Download Deep Learning for Internet of Things Infrastructure Book in PDF, Epub and Kindle

This book promotes and facilitates exchanges of research knowledge and findings across different disciplines on the design and investigation of deep learning (DL)–based data analytics of IoT (Internet of Things) infrastructures. Deep Learning for Internet of Things Infrastructure addresses emerging trends and issues on IoT systems and services across various application domains. The book investigates the challenges posed by the implementation of deep learning on IoT networking models and services. It provides fundamental theory, model, and methodology in interpreting, aggregating, processing, and analyzing data for intelligent DL-enabled IoT. The book also explores new functions and technologies to provide adaptive services and intelligent applications for different end users. FEATURES Promotes and facilitates exchanges of research knowledge and findings across different disciplines on the design and investigation of DL-based data analytics of IoT infrastructures Addresses emerging trends and issues on IoT systems and services across various application domains Investigates the challenges posed by the implementation of deep learning on IoT networking models and services Provides fundamental theory, model, and methodology in interpreting, aggregating, processing, and analyzing data for intelligent DL-enabled IoT Explores new functions and technologies to provide adaptive services and intelligent applications for different end users Uttam Ghosh is an Assistant Professor in the Department of Electrical Engineering and Computer Science, Vanderbilt University, Nashville, Tennessee, USA. Mamoun Alazab is an Associate Professor in the College of Engineering, IT and Environment at Charles Darwin University, Australia. Ali Kashif Bashir is a Senior Lecturer/Associate Professor and Program Leader of BSc (H) Computer Forensics and Security at the Department of Computing and Mathematics, Manchester Metropolitan University, United Kingdom. Al-Sakib Khan Pathan is an Adjunct Professor of Computer Science and Engineering at the Independent University, Bangladesh.
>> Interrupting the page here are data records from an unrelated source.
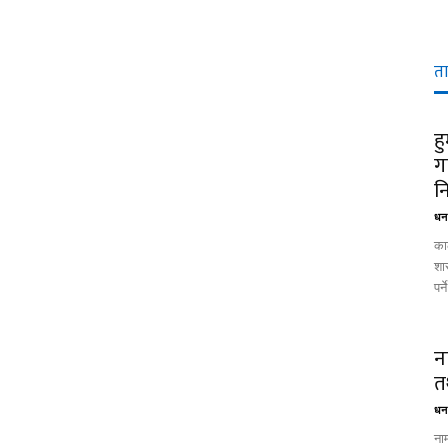
त
ह
ग
नि
धन 
का
शास
पर
न
त
धन 
ना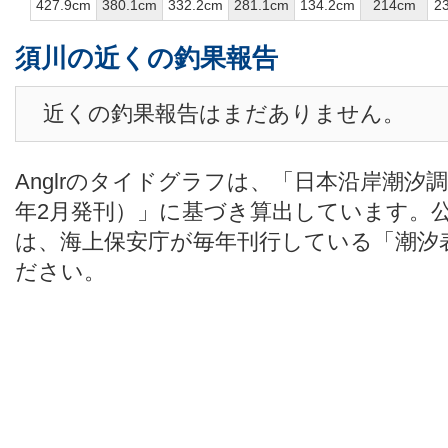
427.9cm
380.1cm
332.2cm
281.1cm
134.2cm
214cm
2
須川の近くの釣果報告
近くの釣果報告はまだありません。
Anglrのタイドグラフは、「日本沿岸潮汐
年2月発刊）」に基づき算出しています。
は、海上保安庁が毎年刊行している「潮汐
ださい。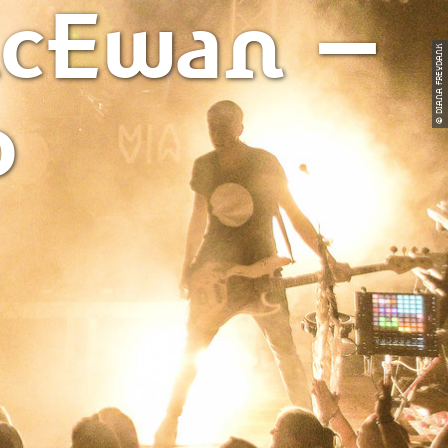
McEwan –
© DIANA FREYDANK
o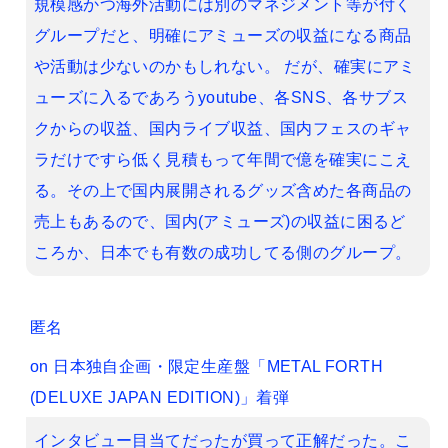
規模感かつ海外活動には別のマネジメント等が付く
グループだと、明確にアミューズの収益になる商品
や活動は少ないのかもしれない。 だが、確実にアミ
ューズに入るであろうyoutube、各SNS、各サブス
クからの収益、国内ライブ収益、国内フェスのギャ
ラだけですら低く見積もって年間で億を確実にこえ
る。その上で国内展開されるグッズ含めた各商品の
売上もあるので、国内(アミューズ)の収益に困るど
ころか、日本でも有数の成功してる側のグループ。
匿名
on
日本独自企画・限定生産盤「METAL FORTH
(DELUXE JAPAN EDITION)」着弾
インタビュー目当てだったが買って正解だった。こ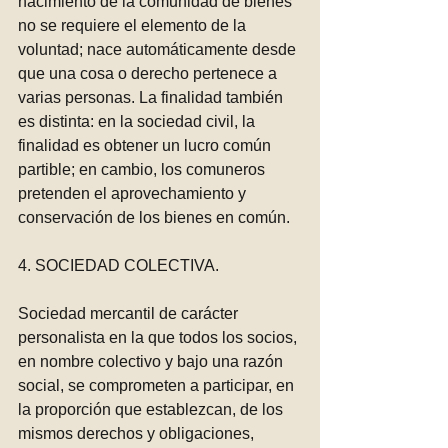
nacimiento de la comunidad de bienes 
no se requiere el elemento de la 
voluntad; nace automáticamente desde 
que una cosa o derecho pertenece a 
varias personas. La finalidad también 
es distinta: en la sociedad civil, la 
finalidad es obtener un lucro común 
partible; en cambio, los comuneros 
pretenden el aprovechamiento y 
conservación de los bienes en común.
4. SOCIEDAD COLECTIVA.
Sociedad mercantil de carácter 
personalista en la que todos los socios, 
en nombre colectivo y bajo una razón 
social, se comprometen a participar, en 
la proporción que establezcan, de los 
mismos derechos y obligaciones, 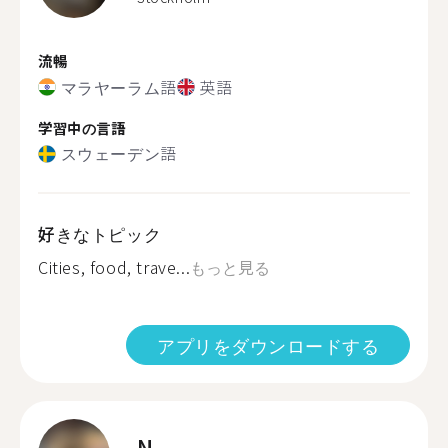
流暢
マラヤーラム語
英語
学習中の言語
スウェーデン語
好きなトピック
Cities, food, trave...
もっと見る
アプリをダウンロードする
N.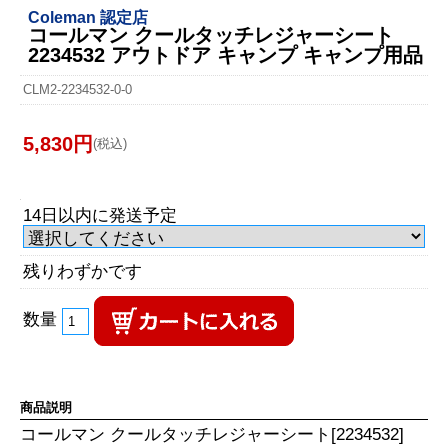
Coleman 認定店
コールマン クールタッチレジャーシート
2234532 アウトドア キャンプ キャンプ用品
CLM2-2234532-0-0
5,830円
(税込)
14日以内に発送予定
残りわずかです
数量
商品説明
コールマン クールタッチレジャーシート[2234532]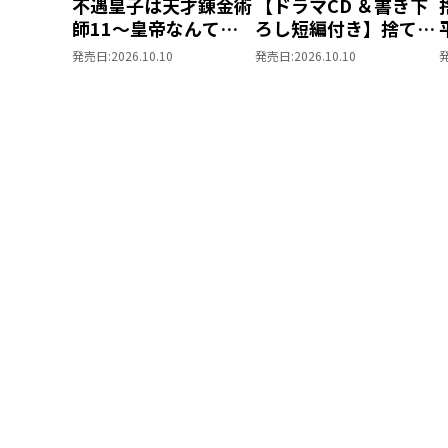
不遇皇子は天才錬金術
【ドラマCD ＆書き下
師11～皇帝なんて柄
ろし短編付き】捨てら
じゃないので弟妹を可
れ公爵夫人は、平穏な
発売日:
2026.10.10
発売日:
2026.10.10
愛がりたい～
生活をお望みのようで
す5【著：カレヤタミ
エ 直筆サイン本】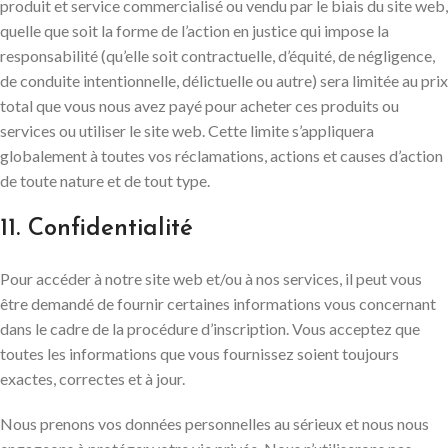
produit et service commercialisé ou vendu par le biais du site web,
quelle que soit la forme de l’action en justice qui impose la
responsabilité (qu’elle soit contractuelle, d’équité, de négligence,
de conduite intentionnelle, délictuelle ou autre) sera limitée au prix
total que vous nous avez payé pour acheter ces produits ou
services ou utiliser le site web. Cette limite s’appliquera
globalement à toutes vos réclamations, actions et causes d’action
de toute nature et de tout type.
11. Confidentialité
Pour accéder à notre site web et/ou à nos services, il peut vous
être demandé de fournir certaines informations vous concernant
dans le cadre de la procédure d’inscription. Vous acceptez que
toutes les informations que vous fournissez soient toujours
exactes, correctes et à jour.
Nous prenons vos données personnelles au sérieux et nous nous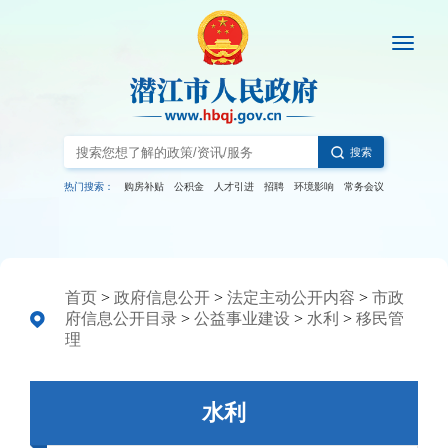
搜索
热门搜索：
购房补贴
公积金
人才引进
招聘
环境影响
常务会议
首页
>
政府信息公开
>
法定主动公开内容
>
市政
府信息公开目录
>
公益事业建设
>
水利
>
移民管
理
水利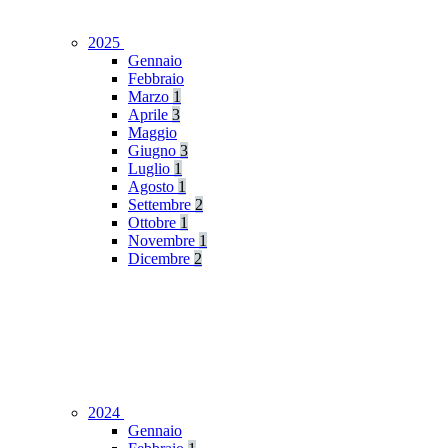
2025
Gennaio
Febbraio
Marzo
1
Aprile
3
Maggio
Giugno
3
Luglio
1
Agosto
1
Settembre
2
Ottobre
1
Novembre
1
Dicembre
2
2024
Gennaio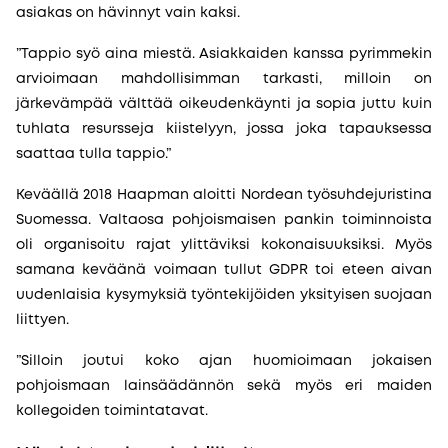
asiakas on hävinnyt vain kaksi.
”Tappio syö aina miestä. Asiakkaiden kanssa pyrimmekin
arvioimaan mahdollisimman tarkasti, milloin on
järkevämpää välttää oikeudenkäynti ja sopia juttu kuin
tuhlata resursseja kiistelyyn, jossa joka tapauksessa
saattaa tulla tappio.”
Keväällä 2018 Haapman aloitti Nordean työsuhdejuristina
Suomessa. Valtaosa pohjoismaisen pankin toiminnoista
oli organisoitu rajat ylittäviksi kokonaisuuksiksi. Myös
samana keväänä voimaan tullut GDPR toi eteen aivan
uudenlaisia kysymyksiä työntekijöiden yksityisen suojaan
liittyen.
”Silloin joutui koko ajan huomioimaan jokaisen
pohjoismaan lainsäädännön sekä myös eri maiden
kollegoiden toimintatavat.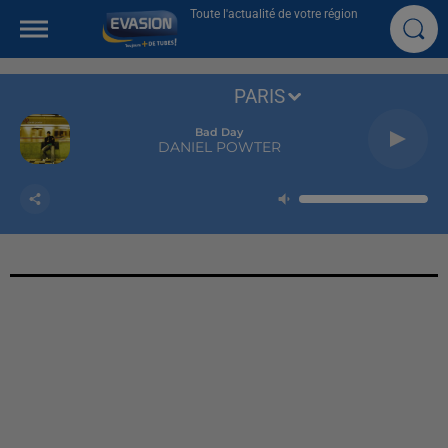
Toute l'actualité de votre région
PARIS
Bad Day
DANIEL POWTER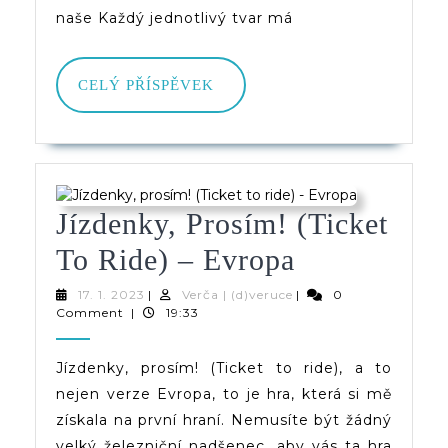
naše Každý jednotlivý tvar má
CELÝ
CELÝ PŘÍSPĚVEK
PŘÍSPĚVEK
Jízdenky, Prosím! (Ticket
Jízdenky,
To Ride) – Evropa
Prosím!
17.
Verča
17. 1. 2023
|
Verča | (d)veruce
|
0
1.
|
Comment
|
19:33
(Ticket
2023
(d)veruce
To
Jízdenky, prosím! (Ticket to ride), a to
nejen verze Evropa, to je hra, která si mě
Ride)
získala na první hraní. Nemusíte být žádný
–
velký železniční nadšenec, aby vás ta hra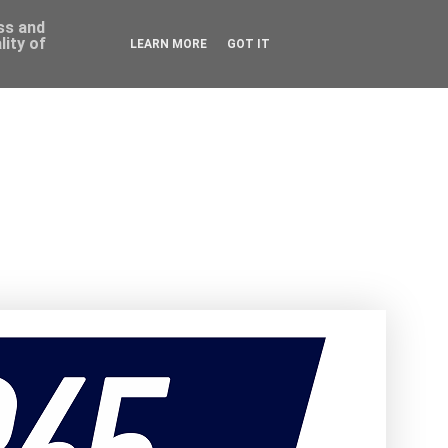
ess and
ity of
LEARN MORE
GOT IT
Artificial Intelligence and Edge Computing for Sustainable Ocean Health

Artificial Intelligence and Edge Computing for Sustainable Ocean Health
Title Artificial Intelligence and Edge Computing for Sustainable Ocean Health PDF eBook
Author Debashis De
Publisher Springer Nature
Pages 456
Release
Genre
ISBN 3031646428

Download Artificial Intelligence and Edge Computing for Sustainable Ocean Health Book in PDF, Epub and Kindle

Machine Learning Paradigm for Internet of Things Applications

Machine Learning Paradigm for Internet of Things Applications
Title Machine Learning Paradigm for Internet of Things Applications PDF eBook
Author Shalli Rani
Publisher John Wiley & Sons
Pages 308
Release 2022-03-02
Genre Computers
ISBN 111976047X

Download Machine Learning Paradigm for Internet of Things Applications Book in PDF, Epub and Kindle

MACHINE LEARNING PARADIGM FOR INTERNET OF THINGS APPLICATIONS As companies globally realize the revolutionary potential of the IoT, they have started finding a number of obstacles they need to address to leverage it efficiently. Many businesses and industries use machine learning to exploit the IoT’s potential and this book brings clarity to the issue. Machine learning (ML) is the key tool for fast processing and decision-making applied to smart city applications and next-generation IoT devices, which require ML to satisfy their working objective. Machine learning has become a common subject to all people like engineers, doctors, pharmacy companies, and business people. The book addresses the problem and new algorithms, their accuracy, and their fitness ratio for existing real-time problems. Machine Learning Paradigm for Internet of Thing Applications provides the state-of-the-art applications of machine learning in an IoT environment. The most common use cases for machine learning and IoT data are predictive maintenance, followed by analyzing CCTV surveillance, smart home applications, smart-healthcare, in-store ‘contextualized marketing’, and intelligent transportation systems. Readers will gain an insight into the integration of machine learning with IoT in these various application domains.